When writing a method I used some child (internal?) functions to avoid copy/pasting code that was used repeatedly. The methods are not that complicated so I figured the compiler would just inline them and there would be no overhead and the code would be easier to read. What I saw was memory allocations going from 0 to multiple K with the associated drop in performance (Julia 1.5.3 on Linux).
using BenchmarkTools
function test(data, offset)
avail = ()->length(data) - offset + 1
block = ()->reinterpret(UInt32, view(data, offset:(offset+8)))
total = 0
while offset < length(data)
total += data[offset]
offset += 1
end
return total
end
@benchmark test(d, 1) setup=(d=rand(Int, 1024))
What I would like to do is use the avail()
and block()
methods without the performance hit of memory allocations. For example changing the while loop to be while avail() > 0
so no callbacks or anything complicated. Is there another way to abstract that code out?
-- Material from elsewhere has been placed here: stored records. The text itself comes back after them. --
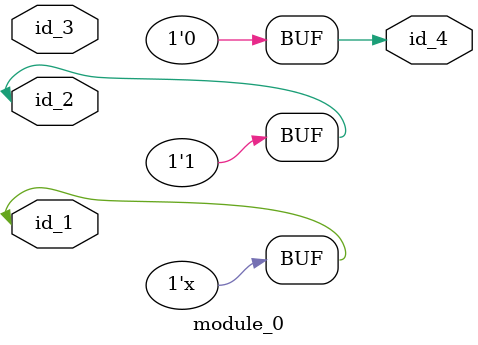
<source format=v>
`timescale 1 ps / 1 ps
module module_0 (
    id_1,
    id_2,
    id_3,
    id_4
);
  output id_4;
  input id_3;
  inout id_2;
  inout id_1;
  initial begin
    id_4 <= (1'b0);
    id_2 <= 1;
    id_1 = id_2;
  end
endmodule

</source>
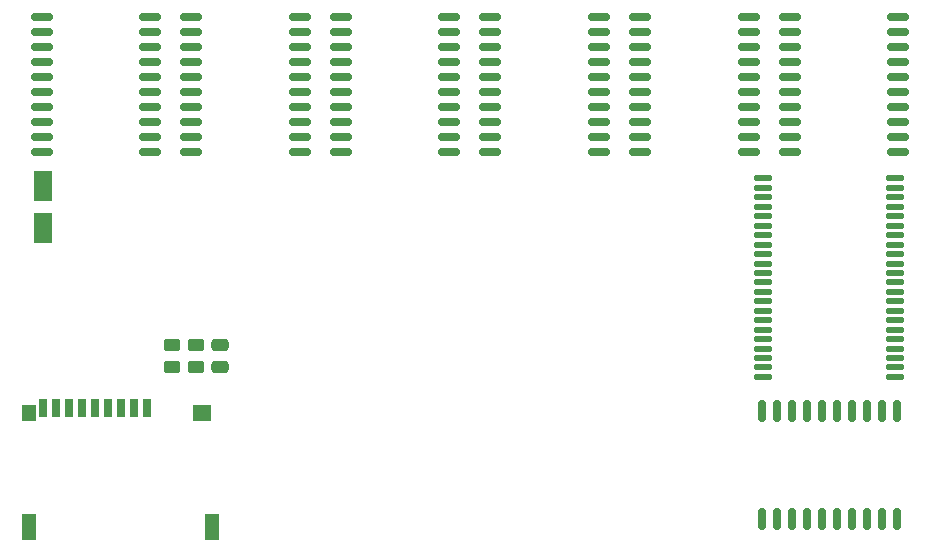
<source format=gbr>
%TF.GenerationSoftware,KiCad,Pcbnew,8.0.4+dfsg-1*%
%TF.CreationDate,2024-12-19T01:54:21-05:00*%
%TF.ProjectId,VGA_SRAM_Shield,5647415f-5352-4414-9d5f-536869656c64,rev?*%
%TF.SameCoordinates,Original*%
%TF.FileFunction,Paste,Top*%
%TF.FilePolarity,Positive*%
%FSLAX46Y46*%
G04 Gerber Fmt 4.6, Leading zero omitted, Abs format (unit mm)*
G04 Created by KiCad (PCBNEW 8.0.4+dfsg-1) date 2024-12-19 01:54:21*
%MOMM*%
%LPD*%
G01*
G04 APERTURE LIST*
G04 Aperture macros list*
%AMRoundRect*
0 Rectangle with rounded corners*
0 $1 Rounding radius*
0 $2 $3 $4 $5 $6 $7 $8 $9 X,Y pos of 4 corners*
0 Add a 4 corners polygon primitive as box body*
4,1,4,$2,$3,$4,$5,$6,$7,$8,$9,$2,$3,0*
0 Add four circle primitives for the rounded corners*
1,1,$1+$1,$2,$3*
1,1,$1+$1,$4,$5*
1,1,$1+$1,$6,$7*
1,1,$1+$1,$8,$9*
0 Add four rect primitives between the rounded corners*
20,1,$1+$1,$2,$3,$4,$5,0*
20,1,$1+$1,$4,$5,$6,$7,0*
20,1,$1+$1,$6,$7,$8,$9,0*
20,1,$1+$1,$8,$9,$2,$3,0*%
G04 Aperture macros list end*
%ADD10RoundRect,0.150000X-0.800000X-0.150000X0.800000X-0.150000X0.800000X0.150000X-0.800000X0.150000X0*%
%ADD11RoundRect,0.150000X0.150000X-0.800000X0.150000X0.800000X-0.150000X0.800000X-0.150000X-0.800000X0*%
%ADD12RoundRect,0.250000X-0.550000X1.050000X-0.550000X-1.050000X0.550000X-1.050000X0.550000X1.050000X0*%
%ADD13RoundRect,0.250000X0.450000X-0.262500X0.450000X0.262500X-0.450000X0.262500X-0.450000X-0.262500X0*%
%ADD14RoundRect,0.137500X-0.625000X-0.137500X0.625000X-0.137500X0.625000X0.137500X-0.625000X0.137500X0*%
%ADD15R,0.700000X1.600000*%
%ADD16R,1.200000X2.200000*%
%ADD17R,1.600000X1.400000*%
%ADD18R,1.200000X1.400000*%
%ADD19RoundRect,0.250000X0.475000X-0.250000X0.475000X0.250000X-0.475000X0.250000X-0.475000X-0.250000X0*%
G04 APERTURE END LIST*
D10*
%TO.C,U14*%
X84360800Y-136810000D03*
X84360800Y-138080000D03*
X84360800Y-139350000D03*
X84360800Y-140620000D03*
X84360800Y-141890000D03*
X84360800Y-143160000D03*
X84360800Y-144430000D03*
X84360800Y-145700000D03*
X84360800Y-146970000D03*
X84360800Y-148240000D03*
X93560800Y-148240000D03*
X93560800Y-146970000D03*
X93560800Y-145700000D03*
X93560800Y-144430000D03*
X93560800Y-143160000D03*
X93560800Y-141890000D03*
X93560800Y-140620000D03*
X93560800Y-139350000D03*
X93560800Y-138080000D03*
X93560800Y-136810000D03*
%TD*%
%TO.C,U12*%
X59021600Y-136810000D03*
X59021600Y-138080000D03*
X59021600Y-139350000D03*
X59021600Y-140620000D03*
X59021600Y-141890000D03*
X59021600Y-143160000D03*
X59021600Y-144430000D03*
X59021600Y-145700000D03*
X59021600Y-146970000D03*
X59021600Y-148240000D03*
X68221600Y-148240000D03*
X68221600Y-146970000D03*
X68221600Y-145700000D03*
X68221600Y-144430000D03*
X68221600Y-143160000D03*
X68221600Y-141890000D03*
X68221600Y-140620000D03*
X68221600Y-139350000D03*
X68221600Y-138080000D03*
X68221600Y-136810000D03*
%TD*%
D11*
%TO.C,U2*%
X107315000Y-179352000D03*
X108585000Y-179352000D03*
X109855000Y-179352000D03*
X111125000Y-179352000D03*
X112395000Y-179352000D03*
X113665000Y-179352000D03*
X114935000Y-179352000D03*
X116205000Y-179352000D03*
X117475000Y-179352000D03*
X118745000Y-179352000D03*
X118745000Y-170152000D03*
X117475000Y-170152000D03*
X116205000Y-170152000D03*
X114935000Y-170152000D03*
X113665000Y-170152000D03*
X112395000Y-170152000D03*
X111125000Y-170152000D03*
X109855000Y-170152000D03*
X108585000Y-170152000D03*
X107315000Y-170152000D03*
%TD*%
D12*
%TO.C,C9*%
X46482000Y-151108000D03*
X46482000Y-154708000D03*
%TD*%
D13*
%TO.C,R13*%
X57404000Y-166417000D03*
X57404000Y-164592000D03*
%TD*%
D14*
%TO.C,U1*%
X107443000Y-150484000D03*
X107443000Y-151284000D03*
X107443000Y-152084000D03*
X107443000Y-152884000D03*
X107443000Y-153684000D03*
X107443000Y-154484000D03*
X107443000Y-155284000D03*
X107443000Y-156084000D03*
X107443000Y-156884000D03*
X107443000Y-157684000D03*
X107443000Y-158484000D03*
X107443000Y-159284000D03*
X107443000Y-160084000D03*
X107443000Y-160884000D03*
X107443000Y-161684000D03*
X107443000Y-162484000D03*
X107443000Y-163284000D03*
X107443000Y-164084000D03*
X107443000Y-164884000D03*
X107443000Y-165684000D03*
X107443000Y-166484000D03*
X107443000Y-167284000D03*
X118618000Y-167284000D03*
X118618000Y-166484000D03*
X118618000Y-165684000D03*
X118618000Y-164884000D03*
X118618000Y-164084000D03*
X118618000Y-163284000D03*
X118618000Y-162484000D03*
X118618000Y-161684000D03*
X118618000Y-160884000D03*
X118618000Y-160084000D03*
X118618000Y-159284000D03*
X118618000Y-158484000D03*
X118618000Y-157684000D03*
X118618000Y-156884000D03*
X118618000Y-156084000D03*
X118618000Y-155284000D03*
X118618000Y-154484000D03*
X118618000Y-153684000D03*
X118618000Y-152884000D03*
X118618000Y-152084000D03*
X118618000Y-151284000D03*
X118618000Y-150484000D03*
%TD*%
D13*
%TO.C,R14*%
X59436000Y-166417000D03*
X59436000Y-164592000D03*
%TD*%
D10*
%TO.C,U18*%
X97030400Y-136810000D03*
X97030400Y-138080000D03*
X97030400Y-139350000D03*
X97030400Y-140620000D03*
X97030400Y-141890000D03*
X97030400Y-143160000D03*
X97030400Y-144430000D03*
X97030400Y-145700000D03*
X97030400Y-146970000D03*
X97030400Y-148240000D03*
X106230400Y-148240000D03*
X106230400Y-146970000D03*
X106230400Y-145700000D03*
X106230400Y-144430000D03*
X106230400Y-143160000D03*
X106230400Y-141890000D03*
X106230400Y-140620000D03*
X106230400Y-139350000D03*
X106230400Y-138080000D03*
X106230400Y-136810000D03*
%TD*%
%TO.C,U13*%
X71691200Y-136810000D03*
X71691200Y-138080000D03*
X71691200Y-139350000D03*
X71691200Y-140620000D03*
X71691200Y-141890000D03*
X71691200Y-143160000D03*
X71691200Y-144430000D03*
X71691200Y-145700000D03*
X71691200Y-146970000D03*
X71691200Y-148240000D03*
X80891200Y-148240000D03*
X80891200Y-146970000D03*
X80891200Y-145700000D03*
X80891200Y-144430000D03*
X80891200Y-143160000D03*
X80891200Y-141890000D03*
X80891200Y-140620000D03*
X80891200Y-139350000D03*
X80891200Y-138080000D03*
X80891200Y-136810000D03*
%TD*%
%TO.C,U11*%
X46352000Y-136810000D03*
X46352000Y-138080000D03*
X46352000Y-139350000D03*
X46352000Y-140620000D03*
X46352000Y-141890000D03*
X46352000Y-143160000D03*
X46352000Y-144430000D03*
X46352000Y-145700000D03*
X46352000Y-146970000D03*
X46352000Y-148240000D03*
X55552000Y-148240000D03*
X55552000Y-146970000D03*
X55552000Y-145700000D03*
X55552000Y-144430000D03*
X55552000Y-143160000D03*
X55552000Y-141890000D03*
X55552000Y-140620000D03*
X55552000Y-139350000D03*
X55552000Y-138080000D03*
X55552000Y-136810000D03*
%TD*%
%TO.C,U20*%
X109700000Y-136810000D03*
X109700000Y-138080000D03*
X109700000Y-139350000D03*
X109700000Y-140620000D03*
X109700000Y-141890000D03*
X109700000Y-143160000D03*
X109700000Y-144430000D03*
X109700000Y-145700000D03*
X109700000Y-146970000D03*
X109700000Y-148240000D03*
X118900000Y-148240000D03*
X118900000Y-146970000D03*
X118900000Y-145700000D03*
X118900000Y-144430000D03*
X118900000Y-143160000D03*
X118900000Y-141890000D03*
X118900000Y-140620000D03*
X118900000Y-139350000D03*
X118900000Y-138080000D03*
X118900000Y-136810000D03*
%TD*%
D15*
%TO.C,J4*%
X55315032Y-169878145D03*
X54215032Y-169878145D03*
X53115032Y-169878145D03*
X52015032Y-169878145D03*
X50915032Y-169878145D03*
X49815032Y-169878145D03*
X48715032Y-169878145D03*
X47615032Y-169878145D03*
X46515032Y-169878145D03*
D16*
X60815032Y-179978145D03*
D17*
X59915032Y-170378145D03*
D16*
X45315032Y-179978145D03*
D18*
X45315032Y-170378145D03*
%TD*%
D19*
%TO.C,C1*%
X61468000Y-166474500D03*
X61468000Y-164574500D03*
%TD*%
M02*

</source>
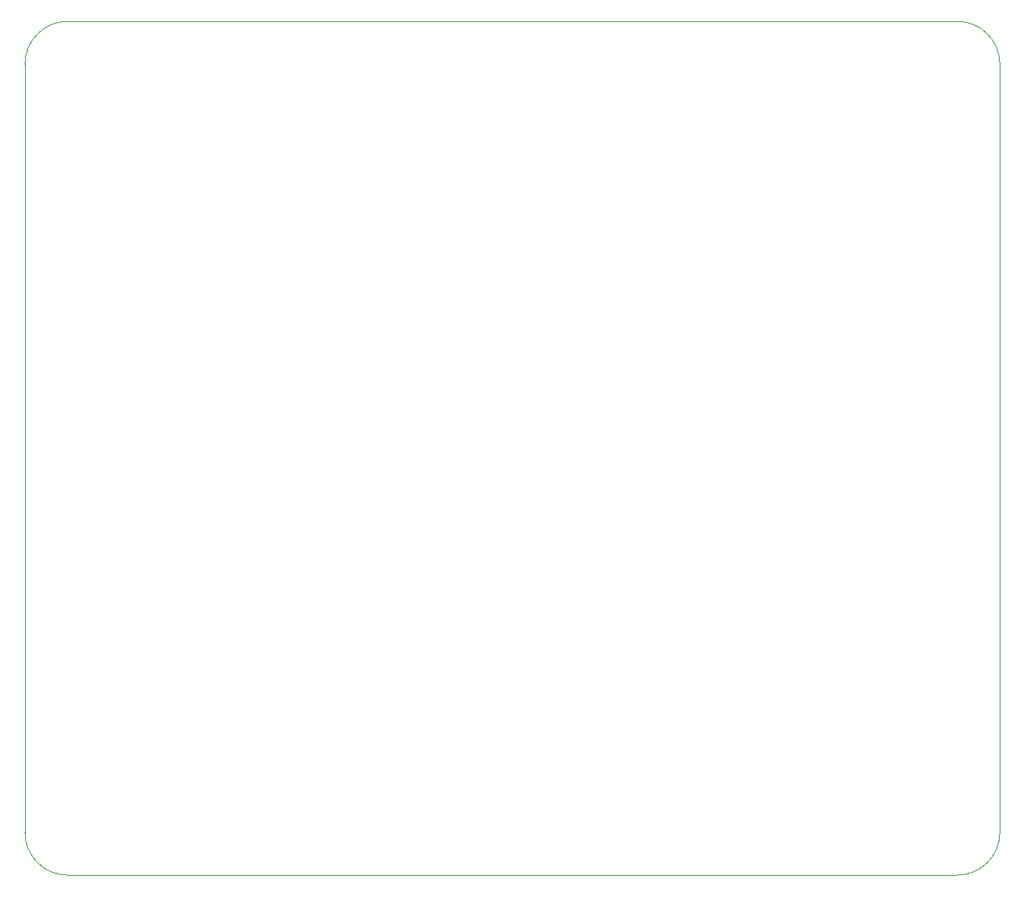
<source format=gm1>
G04 #@! TF.GenerationSoftware,KiCad,Pcbnew,(5.1.4)-1*
G04 #@! TF.CreationDate,2020-08-18T14:14:29-04:00*
G04 #@! TF.ProjectId,my_keyboard,6d795f6b-6579-4626-9f61-72642e6b6963,rev?*
G04 #@! TF.SameCoordinates,Original*
G04 #@! TF.FileFunction,Profile,NP*
%FSLAX46Y46*%
G04 Gerber Fmt 4.6, Leading zero omitted, Abs format (unit mm)*
G04 Created by KiCad (PCBNEW (5.1.4)-1) date 2020-08-18 14:14:29*
%MOMM*%
%LPD*%
G04 APERTURE LIST*
%ADD10C,0.050000*%
%ADD11C,0.120000*%
G04 APERTURE END LIST*
D10*
X100171000Y-55562450D02*
X199389750Y-55562450D01*
X199389750Y-55562450D02*
G75*
G02X204152250Y-60324950I0J-4762500D01*
G01*
X199389750Y-150812450D02*
X100171000Y-150812450D01*
X204152250Y-146049950D02*
G75*
G02X199389750Y-150812450I-4762500J0D01*
G01*
X95408500Y-60324950D02*
X95408500Y-146049950D01*
X95408500Y-60324950D02*
G75*
G02X100171000Y-55562450I4762500J0D01*
G01*
D11*
X100171000Y-150812450D02*
G75*
G02X95408500Y-146049950I0J4762500D01*
G01*
D10*
X204152250Y-60324950D02*
X204152250Y-146049950D01*
M02*

</source>
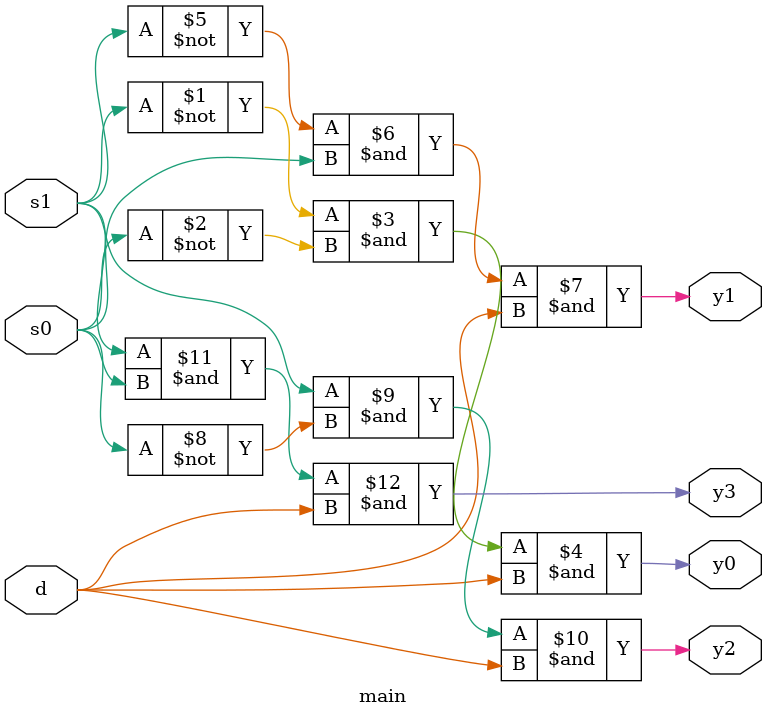
<source format=v>
`timescale 1ns / 1ps


module main(
    output y0,y1,y2,y3,
    input s0,s1,d
    );
    assign y0 = ~s1&~s0&d;
    assign y1 = ~s1&s0&d;
    assign y2 = s1&~s0&d;
    assign y3 = s1&s0&d;
endmodule

</source>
I feel like a macro (if you can even do macros in a function scope) would be overkill, but maybe that’s the way to go?
If you run the above example you will see results like:
BenchmarkTools.Trial:
memory estimate: 55.98 KiB
allocs estimate: 3583
--------------
minimum time: 101.712 μs (0.00% GC)
median time: 104.855 μs (0.00% GC)
mean time: 108.568 μs (1.06% GC)
maximum time: 1.061 ms (87.64% GC)
--------------
samples: 10000
evals/sample: 1
Running Julia with --track-allocation
show that the allocations are all around the loop:
- total = 0
448806912 while offset < length(data)
896737248 total += data[offset]
224841744 offset += 1
- end
If you comment out avail
and block
which are not used, you will see the allocations go to 0 and a sizable increase in performance.